To maximise $$PA\cdot PB$$ we maximise the function
$$g(m)=\frac{1+m^{2}}{25+36m^{2}},\qquad m\in\mathbb{R}$$

Set $$t=m^{2}\ge 0.$$ Then $$g(t)=\frac{1+t}{25+36t}.$$ Differentiate:

$$\frac{dg}{dt}= \frac{(25+36t)\cdot1 - (1+t)\cdot36}{(25+36t)^{2}} = \frac{25+36t-36-36t}{(25+36t)^{2}} = \frac{-11}{(25+36t)^{2}} \lt 0$$

Since $$dg/dt$$ is negative for all $$t\ge 0$$, $$g(t)$$ decreases as $$t$$ increases. Therefore $$g(t)$$ (and hence $$PA\cdot PB$$) is maximum at $$t = 0$$, i.e. at $$m = 0$$.

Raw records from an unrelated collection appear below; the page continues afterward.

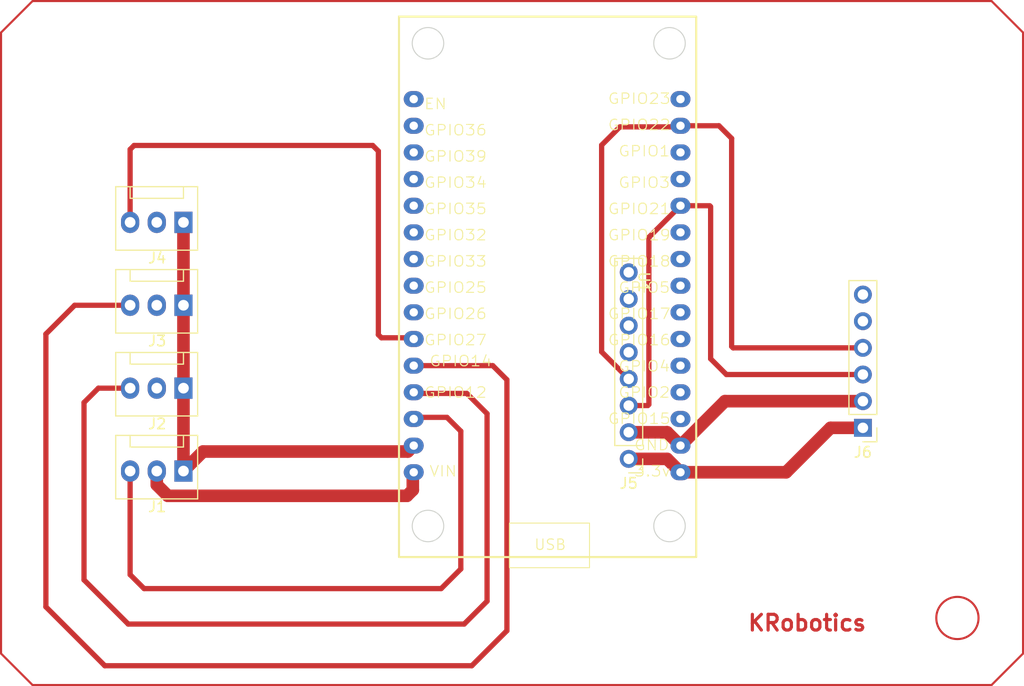
<source format=kicad_pcb>
(kicad_pcb
	(version 20241229)
	(generator "pcbnew")
	(generator_version "9.0")
	(general
		(thickness 1.6)
		(legacy_teardrops no)
	)
	(paper "A4")
	(layers
		(0 "F.Cu" signal)
		(2 "B.Cu" signal)
		(9 "F.Adhes" user "F.Adhesive")
		(11 "B.Adhes" user "B.Adhesive")
		(13 "F.Paste" user)
		(15 "B.Paste" user)
		(5 "F.SilkS" user "F.Silkscreen")
		(7 "B.SilkS" user "B.Silkscreen")
		(1 "F.Mask" user)
		(3 "B.Mask" user)
		(17 "Dwgs.User" user "User.Drawings")
		(19 "Cmts.User" user "User.Comments")
		(21 "Eco1.User" user "User.Eco1")
		(23 "Eco2.User" user "User.Eco2")
		(25 "Edge.Cuts" user)
		(27 "Margin" user)
		(31 "F.CrtYd" user "F.Courtyard")
		(29 "B.CrtYd" user "B.Courtyard")
		(35 "F.Fab" user)
		(33 "B.Fab" user)
		(39 "User.1" user)
		(41 "User.2" user)
		(43 "User.3" user)
		(45 "User.4" user)
	)
	(setup
		(pad_to_mask_clearance 0)
		(allow_soldermask_bridges_in_footprints no)
		(tenting front back)
		(grid_origin 143.3 64)
		(pcbplotparams
			(layerselection 0x00000000_00000000_55555555_55555551)
			(plot_on_all_layers_selection 0x00000000_00000000_00000000_00000000)
			(disableapertmacros no)
			(usegerberextensions no)
			(usegerberattributes yes)
			(usegerberadvancedattributes yes)
			(creategerberjobfile yes)
			(dashed_line_dash_ratio 12.000000)
			(dashed_line_gap_ratio 3.000000)
			(svgprecision 4)
			(plotframeref no)
			(mode 1)
			(useauxorigin no)
			(hpglpennumber 1)
			(hpglpenspeed 20)
			(hpglpendiameter 15.000000)
			(pdf_front_fp_property_popups yes)
			(pdf_back_fp_property_popups yes)
			(pdf_metadata yes)
			(pdf_single_document no)
			(dxfpolygonmode yes)
			(dxfimperialunits yes)
			(dxfusepcbnewfont yes)
			(psnegative yes)
			(psa4output no)
			(plot_black_and_white yes)
			(sketchpadsonfab no)
			(plotpadnumbers no)
			(hidednponfab no)
			(sketchdnponfab yes)
			(crossoutdnponfab yes)
			(subtractmaskfromsilk no)
			(outputformat 5)
			(mirror no)
			(drillshape 0)
			(scaleselection 1)
			(outputdirectory "")
		)
	)
	(net 0 "")
	(net 1 "Net-(J1-Pin_2)")
	(net 2 "Net-(J1-Pin_1)")
	(net 3 "Net-(J1-Pin_3)")
	(net 4 "Net-(J2-Pin_3)")
	(net 5 "unconnected-(J2-Pin_2-Pad2)")
	(net 6 "unconnected-(J3-Pin_2-Pad2)")
	(net 7 "Net-(J3-Pin_3)")
	(net 8 "unconnected-(J4-Pin_2-Pad2)")
	(net 9 "Net-(J4-Pin_3)")
	(net 10 "unconnected-(J5-Pin_5-Pad5)")
	(net 11 "Net-(J5-Pin_3)")
	(net 12 "unconnected-(J5-Pin_7-Pad7)")
	(net 13 "Net-(J5-Pin_4)")
	(net 14 "Net-(J5-Pin_2)")
	(net 15 "unconnected-(J5-Pin_6-Pad6)")
	(net 16 "unconnected-(J5-Pin_8-Pad8)")
	(net 17 "Net-(J5-Pin_1)")
	(net 18 "unconnected-(J6-Pin_5-Pad5)")
	(net 19 "unconnected-(J6-Pin_6-Pad6)")
	(net 20 "unconnected-(U1-GPIO33-Pad9)")
	(net 21 "unconnected-(U1-GPIO34-Pad12)")
	(net 22 "unconnected-(U1-GPIO5-Pad23)")
	(net 23 "unconnected-(U1-GPIO15-Pad18)")
	(net 24 "unconnected-(U1-GPIO32-Pad10)")
	(net 25 "unconnected-(U1-GPIO25-Pad8)")
	(net 26 "unconnected-(U1-GPIO39-Pad13)")
	(net 27 "unconnected-(U1-GPIO1-Pad28)")
	(net 28 "unconnected-(U1-GPIO36-Pad14)")
	(net 29 "unconnected-(U1-GPIO23-Pad30)")
	(net 30 "unconnected-(U1-GPIO16-Pad21)")
	(net 31 "unconnected-(U1-GPIO4-Pad20)")
	(net 32 "unconnected-(U1-GPIO17-Pad22)")
	(net 33 "unconnected-(U1-GPIO2-Pad19)")
	(net 34 "unconnected-(U1-GPIO18-Pad24)")
	(net 35 "unconnected-(U1-GPIO35-Pad11)")
	(net 36 "unconnected-(U1-GPIO26-Pad7)")
	(net 37 "unconnected-(U1-GPIO19-Pad25)")
	(net 38 "unconnected-(U1-EN-Pad15)")
	(net 39 "unconnected-(U1-GPIO3-Pad27)")
	(footprint "Connector:FanPinHeader_1x03_P2.54mm_Vertical" (layer "F.Cu") (at 71.1 69.5 180))
	(footprint "KConnector_PinHeader_2.54mm:PinHeader_1x08_P2.54mm_Vertical" (layer "F.Cu") (at 113.5 92.04 180))
	(footprint "KConnector_PinHeader_2.54mm:PinHeader_1x06_P2.54mm_Vertical" (layer "F.Cu") (at 135.8 89.08 180))
	(footprint "Connector:FanPinHeader_1x03_P2.54mm_Vertical" (layer "F.Cu") (at 71.1 93.2 180))
	(footprint "ESP32_30Pin:ESP32_30pin" (layer "F.Cu") (at 104.955 76.295))
	(footprint "Connector:FanPinHeader_1x03_P2.54mm_Vertical" (layer "F.Cu") (at 71.1 85.3 180))
	(footprint "Connector:FanPinHeader_1x03_P2.54mm_Vertical" (layer "F.Cu") (at 71.1 77.4 180))
	(gr_line
		(start 56.73 113.59)
		(end 148.05 113.59)
		(stroke
			(width 0.2)
			(type default)
		)
		(layer "F.Cu")
		(uuid "3a8e275b-a4c7-4e7a-a2d3-bef542a1e947")
	)
	(gr_line
		(start 148.05 48.41)
		(end 151.05 51.41)
		(stroke
			(width 0.2)
			(type default)
		)
		(layer "F.Cu")
		(uuid "56699c9d-f98d-4f37-b6b9-82ae1ff9ba54")
	)
	(gr_line
		(start 53.73 51.41)
		(end 53.73 110.59)
		(stroke
			(width 0.2)
			(type default)
		)
		(layer "F.Cu")
		(uuid "5c25b6b8-1b33-4310-a353-58ac53c57e04")
	)
	(gr_line
		(start 56.73 48.41)
		(end 148.05 48.41)
		(stroke
			(width 0.2)
			(type default)
		)
		(layer "F.Cu")
		(uuid "6b0dc637-1341-4d48-97e5-179a939f7f6c")
	)
	(gr_line
		(start 53.73 51.41)
		(end 56.73 48.41)
		(stroke
			(width 0.2)
			(type default)
		)
		(layer "F.Cu")
		(uuid "a5058479-a27e-4ed5-af63-05550f98d1fd")
	)
	(gr_line
		(start 53.73 110.59)
		(end 56.73 113.59)
		(stroke
			(width 0.2)
			(type default)
		)
		(layer "F.Cu")
		(uuid "b53da06b-2c77-4af9-86d9-c685d66a8dbe")
	)
	(gr_line
		(start 151.05 110.59)
		(end 148.05 113.59)
		(stroke
			(width 0.2)
			(type default)
		)
		(layer "F.Cu")
		(uuid "d9c94927-87aa-419d-aa83-308812a880bb")
	)
	(gr_line
		(start 151.05 51.41)
		(end 151.05 110.59)
		(stroke
			(width 0.2)
			(type default)
		)
		(layer "F.Cu")
		(uuid "e1b521d9-64c9-4f26-9e3f-4ad007c1e4dc")
	)
	(gr_circle
		(center 144.8 107.2)
		(end 146.81 107.11)
		(stroke
			(width 0.2)
			(type default)
		)
		(fill no)
		(layer "F.Cu")
		(uuid "fb5c2423-0a29-4625-bfcf-441591bd971a")
	)
	(gr_text "KRobotics\n"
		(at 124.72 108.55 0)
		(layer "F.Cu")
		(uuid "139afedd-9400-4b59-b628-2ca2afe79629")
		(effects
			(font
				(size 1.5 1.5)
				(thickness 0.3)
				(bold yes)
			)
			(justify left bottom)
		)
	)
	(segment
		(start 69.61 95.56)
		(end 92.38 95.56)
		(width 1.2)
		(layer "F.Cu")
		(net 1)
		(uuid "8555cdbc-0772-4e4e-931d-c16ed81f6d32")
	)
	(segment
		(start 68.56 94.51)
		(end 69.61 95.56)
		(width 1.2)
		(layer "F.Cu")
		(net 1)
		(uuid "857d544f-f966-4c4f-9c01-ba8722d2ab51")
	)
	(segment
		(start 92.94 95)
		(end 92.94 93.402273)
		(width 1.2)
		(layer "F.Cu")
		(net 1)
		(uuid "a874a719-f67d-4175-a50e-23a995bc149c")
	)
	(segment
		(start 68.56 93.2)
		(end 68.56 94.51)
		(width 1.2)
		(layer "F.Cu")
		(net 1)
		(uuid "c0efc0de-e414-4a72-b318-0c880d6abd33")
	)
	(segment
		(start 92.38 95.56)
		(end 92.94 95)
		(width 1.2)
		(layer "F.Cu")
		(net 1)
		(uuid "ca85a9e0-5473-4114-b04d-70245d91ccff")
	)
	(segment
		(start 92.94 93.402273)
		(end 93.02746 93.314813)
		(width 0.2)
		(layer "F.Cu")
		(net 1)
		(uuid "cef0f218-7469-4f18-b962-7f62a5c159c4")
	)
	(segment
		(start 72.96 91.34)
		(end 92.462273 91.34)
		(width 1.2)
		(layer "F.Cu")
		(net 2)
		(uuid "0b3b4582-3d6a-490b-a026-1214fb97dd2a")
	)
	(segment
		(start 92.462273 91.34)
		(end 93.02746 90.774813)
		(width 1.2)
		(layer "F.Cu")
		(net 2)
		(uuid "12c65ae7-c1c5-4296-af79-767bfe45f867")
	)
	(segment
		(start 71.1 77.4)
		(end 71.1 85.3)
		(width 1.2)
		(layer "F.Cu")
		(net 2)
		(uuid "2401e114-1aaf-4a3c-acde-da7447f01d42")
	)
	(segment
		(start 71.1 85.3)
		(end 71.1 93.2)
		(width 1.2)
		(layer "F.Cu")
		(net 2)
		(uuid "40779989-6cc1-4059-ba8c-556d370910b5")
	)
	(segment
		(start 71.1 69.5)
		(end 71.1 77.4)
		(width 1.2)
		(layer "F.Cu")
		(net 2)
		(uuid "a2c536fc-1102-448f-a85f-afcc8f426223")
	)
	(segment
		(start 71.1 93.2)
		(end 72.96 91.34)
		(width 1.2)
		(layer "F.Cu")
		(net 2)
		(uuid "e832c21f-a762-418f-96ad-42361b1c9055")
	)
	(segment
		(start 66.02 93.2)
		(end 66.02 103.07)
		(width 0.5)
		(layer "F.Cu")
		(net 3)
		(uuid "11b98c18-8170-4a70-a4dc-f54a844c6f6b")
	)
	(segment
		(start 66.02 103.07)
		(end 67.35 104.4)
		(width 0.5)
		(layer "F.Cu")
		(net 3)
		(uuid "1243b53e-1e23-431e-b1a6-f3ad879f80bc")
	)
	(segment
		(start 93.182273 88.08)
		(end 93.02746 88.234813)
		(width 0.2)
		(layer "F.Cu")
		(net 3)
		(uuid "1cb4dcd0-717a-46fe-892c-98a23e089697")
	)
	(segment
		(start 96.19 88.08)
		(end 93.182273 88.08)
		(width 0.5)
		(layer "F.Cu")
		(net 3)
		(uuid "76423bd1-389e-4b3b-ba21-8b204461a25f")
	)
	(segment
		(start 95.64 104.4)
		(end 97.51 102.53)
		(width 0.5)
		(layer "F.Cu")
		(net 3)
		(uuid "80c2baed-822f-48af-8821-b1169094130b")
	)
	(segment
		(start 97.51 89.4)
		(end 96.19 88.08)
		(width 0.5)
		(layer "F.Cu")
		(net 3)
		(uuid "96f81b45-fac3-475a-bae1-69fbe1e4b2f8")
	)
	(segment
		(start 97.51 102.53)
		(end 97.51 89.4)
		(width 0.5)
		(layer "F.Cu")
		(net 3)
		(uuid "b1d32e27-d639-4290-981f-678fdfb4ce22")
	)
	(segment
		(start 67.35 104.4)
		(end 95.64 104.4)
		(width 0.5)
		(layer "F.Cu")
		(net 3)
		(uuid "c43ff589-1f8e-4554-a49a-fdc65a8808d0")
	)
	(segment
		(start 100.01 87.73)
		(end 98.08 85.8)
		(width 0.5)
		(layer "F.Cu")
		(net 4)
		(uuid "15db0829-1b89-4eb2-af03-f7f79df9424d")
	)
	(segment
		(start 63 85.3)
		(end 61.63 86.67)
		(width 0.5)
		(layer "F.Cu")
		(net 4)
		(uuid "1bbcb621-0d5f-4a5e-9824-3fb0b65828bb")
	)
	(segment
		(start 98.08 85.8)
		(end 93.132647 85.8)
		(width 0.5)
		(layer "F.Cu")
		(net 4)
		(uuid "6e46bdb7-0837-42b3-9896-1259c04f3136")
	)
	(segment
		(start 100.01 105.6)
		(end 100.01 87.73)
		(width 0.5)
		(layer "F.Cu")
		(net 4)
		(uuid "92c1b78d-fbc1-4de8-9798-713912ef869d")
	)
	(segment
		(start 61.63 103.57)
		(end 65.84 107.78)
		(width 0.5)
		(layer "F.Cu")
		(net 4)
		(uuid "be906342-10c5-4666-b19b-2218c0be7c3a")
	)
	(segment
		(start 61.63 86.67)
		(end 61.63 103.57)
		(width 0.5)
		(layer "F.Cu")
		(net 4)
		(uuid "d4c4a4be-8991-4855-b14b-84f021d97615")
	)
	(segment
		(start 65.84 107.78)
		(end 97.83 107.78)
		(width 0.5)
		(layer "F.Cu")
		(net 4)
		(uuid "d688f75b-3768-44cc-b861-970b2aaa60bd")
	)
	(segment
		(start 66.02 85.3)
		(end 63 85.3)
		(width 0.5)
		(layer "F.Cu")
		(net 4)
		(uuid "daa37001-47a9-4498-a83f-64824aaef1bc")
	)
	(segment
		(start 93.132647 85.8)
		(end 93.02746 85.694813)
		(width 0.2)
		(layer "F.Cu")
		(net 4)
		(uuid "e5888da7-90c7-477a-825f-576748baab50")
	)
	(segment
		(start 97.83 107.78)
		(end 100.01 105.6)
		(width 0.5)
		(layer "F.Cu")
		(net 4)
		(uuid "f7d78081-4944-415d-be21-0807edddbbe3")
	)
	(segment
		(start 58 106.14)
		(end 63.61 111.75)
		(width 0.5)
		(layer "F.Cu")
		(net 7)
		(uuid "0a90612a-079b-417a-8c3e-babff2480012")
	)
	(segment
		(start 58 80.14)
		(end 58 106.14)
		(width 0.5)
		(layer "F.Cu")
		(net 7)
		(uuid "183c89b9-41c7-4ef2-9615-e2baf3e0853f")
	)
	(segment
		(start 100.554813 83.154813)
		(end 93.02746 83.154813)
		(width 0.5)
		(layer "F.Cu")
		(net 7)
		(uuid "3dcfe796-4605-4d21-aab6-47d98c858f8b")
	)
	(segment
		(start 66.02 77.4)
		(end 60.74 77.4)
		(width 0.5)
		(layer "F.Cu")
		(net 7)
		(uuid "4b387b58-cc25-427e-88f2-5a17fe55146f")
	)
	(segment
		(start 101.9 108.41)
		(end 101.9 84.5)
		(width 0.5)
		(layer "F.Cu")
		(net 7)
		(uuid "8f88f487-353d-479f-bfa3-bade82980239")
	)
	(segment
		(start 98.56 111.75)
		(end 101.9 108.41)
		(width 0.5)
		(layer "F.Cu")
		(net 7)
		(uuid "9a1459c8-b3c7-4011-8f95-c2fa8220aa80")
	)
	(segment
		(start 63.61 111.75)
		(end 98.56 111.75)
		(width 0.5)
		(layer "F.Cu")
		(net 7)
		(uuid "abcc1ea5-6923-4eeb-8bfa-fac512821698")
	)
	(segment
		(start 101.9 84.5)
		(end 100.554813 83.154813)
		(width 0.5)
		(layer "F.Cu")
		(net 7)
		(uuid "edec5748-6f5d-410a-b983-e63ca05356bf")
	)
	(segment
		(start 60.74 77.4)
		(end 58 80.14)
		(width 0.5)
		(layer "F.Cu")
		(net 7)
		(uuid "f48d18f4-ede7-4034-8b6a-a81f2688e8da")
	)
	(segment
		(start 89.66 62.71)
		(end 89.66 80.21)
		(width 0.5)
		(layer "F.Cu")
		(net 9)
		(uuid "38af116f-9cdf-4677-b231-04484ac2942b")
	)
	(segment
		(start 66.02 69.5)
		(end 66.02 62.55)
		(width 0.5)
		(layer "F.Cu")
		(net 9)
		(uuid "5841430c-d54f-4716-9c24-5f05a5a5cdbd")
	)
	(segment
		(start 66.4 62.17)
		(end 89.12 62.17)
		(width 0.5)
		(layer "F.Cu")
		(net 9)
		(uuid "654e4e00-96bb-47bd-9466-08459e80bf32")
	)
	(segment
		(start 92.912647 80.5)
		(end 93.02746 80.614813)
		(width 0.2)
		(layer "F.Cu")
		(net 9)
		(uuid "a2a7a39e-14b2-4782-bf0f-a041edb24fa5")
	)
	(segment
		(start 89.12 62.17)
		(end 89.66 62.71)
		(width 0.5)
		(layer "F.Cu")
		(net 9)
		(uuid "bd0b07f6-62c4-4211-a8cc-5b4d9e327ff5")
	)
	(segment
		(start 89.66 80.21)
		(end 89.95 80.5)
		(width 0.5)
		(layer "F.Cu")
		(net 9)
		(uuid "da478235-9467-4f98-a2a4-1c721bc7b648")
	)
	(segment
		(start 89.95 80.5)
		(end 92.912647 80.5)
		(width 0.5)
		(layer "F.Cu")
		(net 9)
		(uuid "df44cda6-a279-4c92-a76f-925b6b00d615")
	)
	(segment
		(start 66.02 62.55)
		(end 66.4 62.17)
		(width 0.5)
		(layer "F.Cu")
		(net 9)
		(uuid "eacd87c7-6325-499d-8ea1-1b929eaeee50")
	)
	(segment
		(start 121.214813 67.914813)
		(end 118.42746 67.914813)
		(width 0.5)
		(layer "F.Cu")
		(net 11)
		(uuid "3885e1a8-bb3b-4a74-b903-7ae68dcfc4bc")
	)
	(segment
		(start 115.42 86.85)
		(end 115.42 70.922273)
		(width 0.5)
		(layer "F.Cu")
		(net 11)
		(uuid "4eaa5fef-85cb-47b2-bad6-737471b2f00c")
	)
	(segment
		(start 122.8 84)
		(end 121.3 82.5)
		(width 0.5)
		(layer "F.Cu")
		(net 11)
		(uuid "5f257f4f-067a-464d-8fea-c3d477e66932")
	)
	(segment
		(start 115.42 70.922273)
		(end 118.42746 67.914813)
		(width 0.5)
		(layer "F.Cu")
		(net 11)
		(uuid "6516ccca-681c-4b8c-89ef-de41a09f8614")
	)
	(segment
		(start 121.3 68)
		(end 121.214813 67.914813)
		(width 0.2)
		(layer "F.Cu")
		(net 11)
		(uuid "c8f9ab9b-4c70-4fee-bc63-20a3f7f6ca5c")
	)
	(segment
		(start 121.3 82.5)
		(end 121.3 68)
		(width 0.5)
		(layer "F.Cu")
		(net 11)
		(uuid "c8fa4dfa-0337-46c8-b93d-d1344c256904")
	)
	(segment
		(start 115.31 86.96)
		(end 115.42 86.85)
		(width 0.5)
		(layer "F.Cu")
		(net 11)
		(uuid "db5bba2c-e9f8-4aa7-bbad-2d7b3c7f4cfb")
	)
	(segment
		(start 135.8 84)
		(end 122.8 84)
		(width 0.5)
		(layer "F.Cu")
		(net 11)
		(uuid "dd812295-4785-490f-8714-6496bbeb6d7a")
	)
	(segment
		(start 113.5 86.96)
		(end 115.31 86.96)
		(width 0.5)
		(layer "F.Cu")
		(net 11)
		(uuid "f3d9e2c4-2169-4f48-a564-1efddee83562")
	)
	(segment
		(start 123.44 81.46)
		(end 123.3 81.32)
		(width 0.5)
		(layer "F.Cu")
		(net 13)
		(uuid "17dcf949-b3d0-4e1c-bcad-6eade3975950")
	)
	(segment
		(start 110.92 62.14)
		(end 112.66 60.4)
		(width 0.5)
		(layer "F.Cu")
		(net 13)
		(uuid "1e311f88-5367-4d30-8a08-424be3aeed7b")
	)
	(segment
		(start 112.66 60.4)
		(end 118.322273 60.4)
		(width 0.5)
		(layer "F.Cu")
		(net 13)
		(uuid "63f211ef-e222-48f2-9fc6-400783fc7f72")
	)
	(segment
		(start 122.094813 60.294813)
		(end 118.42746 60.294813)
		(width 0.5)
		(layer "F.Cu")
		(net 13)
		(uuid "6cbc8b7b-e2d8-4895-914d-b29e8ac14ce7")
	)
	(segment
		(start 118.322273 60.4)
		(end 118.42746 60.294813)
		(width 0.2)
		(layer "F.Cu")
		(net 13)
		(uuid "99227744-a7b3-4cf5-8961-ee16e85eb810")
	)
	(segment
		(start 123.3 61.5)
		(end 122.094813 60.294813)
		(width 0.5)
		(layer "F.Cu")
		(net 13)
		(uuid "ab533601-05f8-4a06-90b9-c9263cd00e61")
	)
	(segment
		(start 110.92 81.84)
		(end 110.92 62.14)
		(width 0.5)
		(layer "F.Cu")
		(net 13)
		(uuid "ae144ecb-ef9e-46f7-9bf6-4241f794c730")
	)
	(segment
		(start 123.3 81.32)
		(end 123.3 61.5)
		(width 0.5)
		(layer "F.Cu")
		(net 13)
		(uuid "cc560949-cdcc-4dd2-acbd-099886916943")
	)
	(segment
		(start 113.5 84.42)
		(end 110.92 81.84)
		(width 0.5)
		(layer "F.Cu")
		(net 13)
		(uuid "d1cd0651-e880-4ed7-9c1a-ffd9330c68be")
	)
	(segment
		(start 135.8 81.46)
		(end 123.44 81.46)
		(width 0.5)
		(layer "F.Cu")
		(net 13)
		(uuid "e61c12c6-ff85-4150-ae14-7ecb11673283")
	)
	(segment
		(start 113.5 89.5)
		(end 117.152647 89.5)
		(width 1.2)
		(layer "F.Cu")
		(net 14)
		(uuid "9ed8c9cd-ca77-4199-858a-f1f8e1f73a05")
	)
	(segment
		(start 122.662273 86.54)
		(end 118.42746 90.774813)
		(width 1.2)
		(layer "F.Cu")
		(net 14)
		(uuid "c989a2df-d598-4bc6-957d-b05fa0a7f858")
	)
	(segment
		(start 117.152647 89.5)
		(end 118.42746 90.774813)
		(width 1.2)
		(layer "F.Cu")
		(net 14)
		(uuid "d3b7cd90-3435-4292-af71-86deb20665ab")
	)
	(segment
		(start 135.8 86.54)
		(end 122.662273 86.54)
		(width 1.2)
		(layer "F.Cu")
		(net 14)
		(uuid "e06b6960-6d91-4905-b154-72964e140a4f")
	)
	(segment
		(start 117.849626 90.774813)
		(end 118.42746 90.774813)
		(width 0.2)
		(layer "F.Cu")
		(net 14)
		(uuid "f6445ee9-2271-4d4c-a2c5-e64169f73281")
	)
	(segment
		(start 113.5 92.04)
		(end 117.152647 92.04)
		(width 1.2)
		(layer "F.Cu")
		(net 17)
		(uuid "16b5e036-c7f0-4b50-9749-9636345b8dec")
	)
	(segment
		(start 128.485187 93.314813)
		(end 118.42746 93.314813)
		(width 1.2)
		(layer "F.Cu")
		(net 17)
		(uuid "32044692-67ed-44d1-a4ad-8bb369f1234c")
	)
	(segment
		(start 135.8 89.08)
		(end 132.72 89.08)
		(width 1.2)
		(layer "F.Cu")
		(net 17)
		(uuid "3d8d7f46-a54e-4836-bc46-47fc14cbb8ca")
	)
	(segment
		(start 132.72 89.08)
		(end 128.485187 93.314813)
		(width 1.2)
		(layer "F.Cu")
		(net 17)
		(uuid "7630d313-ac90-4d0e-a720-23015dca5ed1")
	)
	(segment
		(start 117.152647 92.04)
		(end 118.42746 93.314813)
		(width 1.2)
		(layer "F.Cu")
		(net 17)
		(uuid "a3528db0-9598-4fda-94ec-1da39b0ddf95")
	)
	(embedded_fonts no)
)

</source>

Thus the required line is horizontal: $$y = \sqrt{5}.$$
Its intersections with the ellipse are obtained by substituting $$y=\sqrt{5}:$$

$$\frac{x^{2}}{36} + \frac{5}{25}=1 \;\Longrightarrow\; \frac{x^{2}}{36}=1-\frac{1}{5}=\frac{4}{5} \;\Longrightarrow\; x^{2}=\frac{144}{5}$$

Hence the points are $$A\bigl(\;+\frac{12}{\sqrt{5}},\,\sqrt{5}\bigr)$$ and $$B\bigl(\;-\frac{12}{\sqrt{5}},\,\sqrt{5}\bigr).$$

Compute the distances from $$P(\sqrt{5},\sqrt{5})$$:
$$PA = \left|\frac{12}{\sqrt{5}}-\sqrt{5}\right| = \left|\frac{12-5}{\sqrt{5}}\right| = \frac{7}{\sqrt{5}},$$
$$PB = \left|-\frac{12}{\sqrt{5}}-\sqrt{5}\right| = \left|\frac{-12-5}{\sqrt{5}}\right| = \frac{17}{\sqrt{5}}.$$

Now evaluate $$5(PA^{2}+PB^{2}):$$
$$PA^{2} = \frac{49}{5},\qquad PB^{2} = \frac{289}{5}$$
$$PA^{2}+PB^{2} = \frac{49+289}{5} = \frac{338}{5}$$
$$\therefore\; 5(PA^{2}+PB^{2}) = 5\cdot\frac{338}{5} = 338$$

Hence $$5(PA^{2}+PB^{2}) = 338,$$ which matches Option D.